The stakes are high. If the court overturns Hanen’s ruling, the Obama administration could begin implementing the programs. But if it sides with the Texas judge, the legal battle could continue, possibly for months.
“President Obama has acted legally, constitutionally, and also wisely,” said California Gov. Jerry Brown (D) who spoke to reporters at the White House on Friday after meeting with administration officials.
“I just think some of these Republican governors should be ashamed of themselves.”
Brown’s state has one of the largest populations of illegal immigrants in the U.S. and was one of 14 mostly blue states, plus the District of Columbia, that filed a legal brief Thursday arguing the programs should go into effect.
The administration is acting with a sense of urgency. It asked the Fifth Circuit to rule on the stay request within 14 days, a relatively short time-frame. And the administration proposed that the states respond within seven days. But the court on Friday turned down that request, allowing the traditional 10-day response time.

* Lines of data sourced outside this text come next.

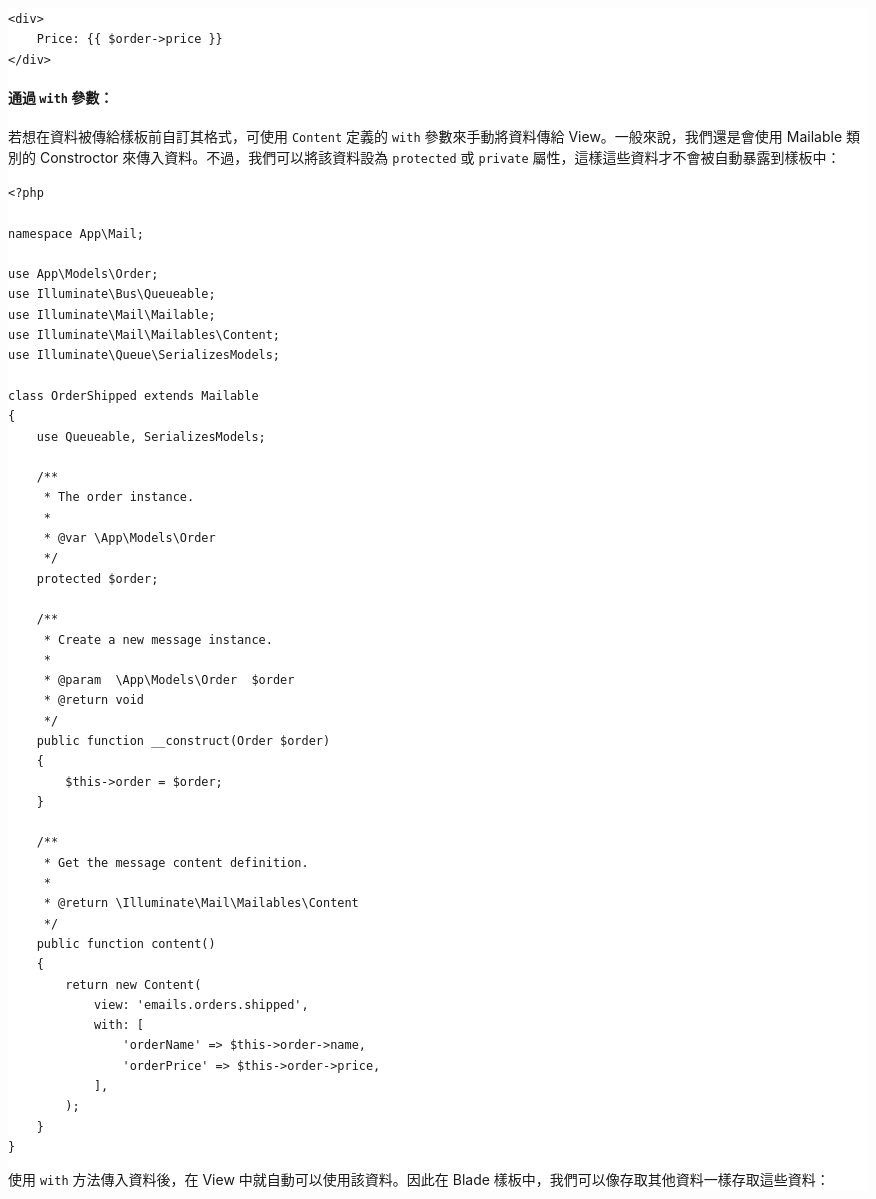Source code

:     <div>
        Price: {{ $order->price }}
    </div>
<a name="via-the-with-parameter"></a>

#### 通過 `with` 參數：

若想在資料被傳給樣板前自訂其格式，可使用 `Content` 定義的 `with` 參數來手動將資料傳給 View。一般來說，我們還是會使用 Mailable 類別的 Constroctor 來傳入資料。不過，我們可以將該資料設為 `protected` 或 `private` 屬性，這樣這些資料才不會被自動暴露到樣板中：

    <?php
    
    namespace App\Mail;
    
    use App\Models\Order;
    use Illuminate\Bus\Queueable;
    use Illuminate\Mail\Mailable;
    use Illuminate\Mail\Mailables\Content;
    use Illuminate\Queue\SerializesModels;
    
    class OrderShipped extends Mailable
    {
        use Queueable, SerializesModels;
    
        /**
         * The order instance.
         *
         * @var \App\Models\Order
         */
        protected $order;
    
        /**
         * Create a new message instance.
         *
         * @param  \App\Models\Order  $order
         * @return void
         */
        public function __construct(Order $order)
        {
            $this->order = $order;
        }
    
        /**
         * Get the message content definition.
         *
         * @return \Illuminate\Mail\Mailables\Content
         */
        public function content()
        {
            return new Content(
                view: 'emails.orders.shipped',
                with: [
                    'orderName' => $this->order->name,
                    'orderPrice' => $this->order->price,
                ],
            );
        }
    }
使用 `with` 方法傳入資料後，在 View 中就自動可以使用該資料。因此在 Blade 樣板中，我們可以像存取其他資料一樣存取這些資料：
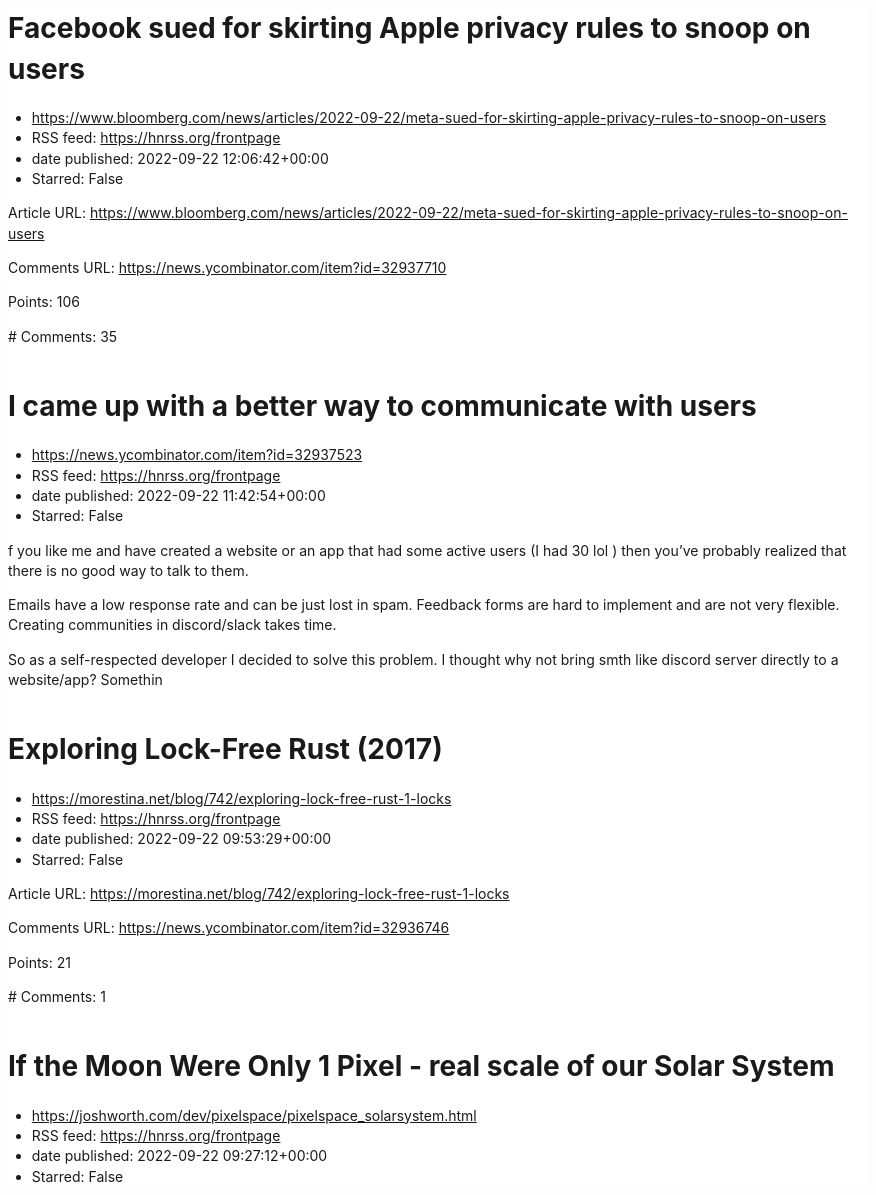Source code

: # Facebook sued for skirting Apple privacy rules to snoop on users
 - https://www.bloomberg.com/news/articles/2022-09-22/meta-sued-for-skirting-apple-privacy-rules-to-snoop-on-users
 - RSS feed: https://hnrss.org/frontpage
 - date published: 2022-09-22 12:06:42+00:00
 - Starred: False

<p>Article URL: <a href="https://www.bloomberg.com/news/articles/2022-09-22/meta-sued-for-skirting-apple-privacy-rules-to-snoop-on-users">https://www.bloomberg.com/news/articles/2022-09-22/meta-sued-for-skirting-apple-privacy-rules-to-snoop-on-users</a></p>
<p>Comments URL: <a href="https://news.ycombinator.com/item?id=32937710">https://news.ycombinator.com/item?id=32937710</a></p>
<p>Points: 106</p>
<p># Comments: 35</p>

# I came up with a better way to communicate with users
 - https://news.ycombinator.com/item?id=32937523
 - RSS feed: https://hnrss.org/frontpage
 - date published: 2022-09-22 11:42:54+00:00
 - Starred: False

<p>f you like me and have created a website or an app that had some active users (I had 30 lol ) then you’ve probably realized that there is no good way to talk to them.<p>Emails have a low response rate and can be just lost in spam. Feedback forms are hard to implement and are not very flexible. Creating communities in discord/slack takes time.<p>So as a self-respected developer I decided to solve this problem. I thought why not bring smth like discord server directly to a website/app? Somethin

# Exploring Lock-Free Rust (2017)
 - https://morestina.net/blog/742/exploring-lock-free-rust-1-locks
 - RSS feed: https://hnrss.org/frontpage
 - date published: 2022-09-22 09:53:29+00:00
 - Starred: False

<p>Article URL: <a href="https://morestina.net/blog/742/exploring-lock-free-rust-1-locks">https://morestina.net/blog/742/exploring-lock-free-rust-1-locks</a></p>
<p>Comments URL: <a href="https://news.ycombinator.com/item?id=32936746">https://news.ycombinator.com/item?id=32936746</a></p>
<p>Points: 21</p>
<p># Comments: 1</p>

# If the Moon Were Only 1 Pixel - real scale of our Solar System
 - https://joshworth.com/dev/pixelspace/pixelspace_solarsystem.html
 - RSS feed: https://hnrss.org/frontpage
 - date published: 2022-09-22 09:27:12+00:00
 - Starred: False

President Obama views immigration as a centerpiece of his legacy and his administration wants the legal battle resolved quickly.
“We’re going to be as aggressive as we can because not only do we know that the law is on our side, but history is also on our side,” the president said last month at a town hall co-hosted by MSNBC and the Spanish-language network Telemundo.
“I think the president of the United States is going to lose again,” Rep. Ted Poe (R-Texas) said Friday on Newsmax TV.
Resolving the court case would give immigrants who are eligible for benefits the reassurance that they can live and work in the U.S. without fear of deportation, according to immigrant-rights advocates.
“Any delay is extremely harmful for the populations that are preparing to come forward and stabilize the current dynamics in their lives,” said Marshall Fitz, vice president for immigration policy at the Center for American Progress, which has close ties to the White House.
The quicker the lawsuit is resolved, the more people the administration could sign up for deportation relief. And advocates believe once people are receiving benefits, it could become politically untenable for Republicans to undo the programs.
But immigrant-rights groups are concerned that the GOP could stall, and play for time in the courts.
“The clock is ticking on this administration,” said Fitz. “If you’re talking about this going to the Supreme Court and not having a decision until next June, then that is obviously a real concern.”
The administration already raised Republicans’ ire when they renewed deportation deferrals and work permits for 100,000 young illegal immigrants under a 2012 program.
And Obama’s lawyers are coming up with novel ways to argue against the Hanen ruling.
The Justice Department asked that the nationwide stay be lifted everywhere. But it also suggested the Fifth Circuit could keep it in place in Texas, since it was the only state Hanen ruled would suffer harm from the programs.
“A single state cannot dictate national immigration policy, yet that is what the district court allowed here,” the legal brief from the 14 states said.
Alternatively, the department suggested the ruling could apply to the 26 states that filed suit, but not the others.
Conservative legal experts called that proposal legally and practically impossible.
“An immigrant who lives in California and the next day could move to Texas, it doesn’t make sense,” said Josh Blackman, a constitutional law professor at the South Texas College of Law, who has helped file a legal brief in support of the lawsuit.
Republican officials and legal experts anticipate the courts will take their time in handling the case.
“The court process, as everybody in the country knows, takes a long time,” Poe said. “So we’re talking about months from now before any ruling by a higher court.”
Even if the administration doesn’t get its way and the legal battle stretches on for months, Republicans could still pay a political price, Obama supporters say.
States who back the programs say they could increase wages and boost their tax revenues. California could rake in $904 million in additional taxes over the next five years, according to a Center for American Progress study.
And the executive actions are popular with Hispanic voters, who will play an influential role in the 2016 elections.
Brown said it would be “unfortunate” for Republicans if the programs continue to be stuck in legal trouble, “because they are taking a stand against a very large group of people who tens of millions of Americans identify with and sympathize with.”
“I would say the Republican position on immigration at best is troglodyte and at worst unchristian,” he added.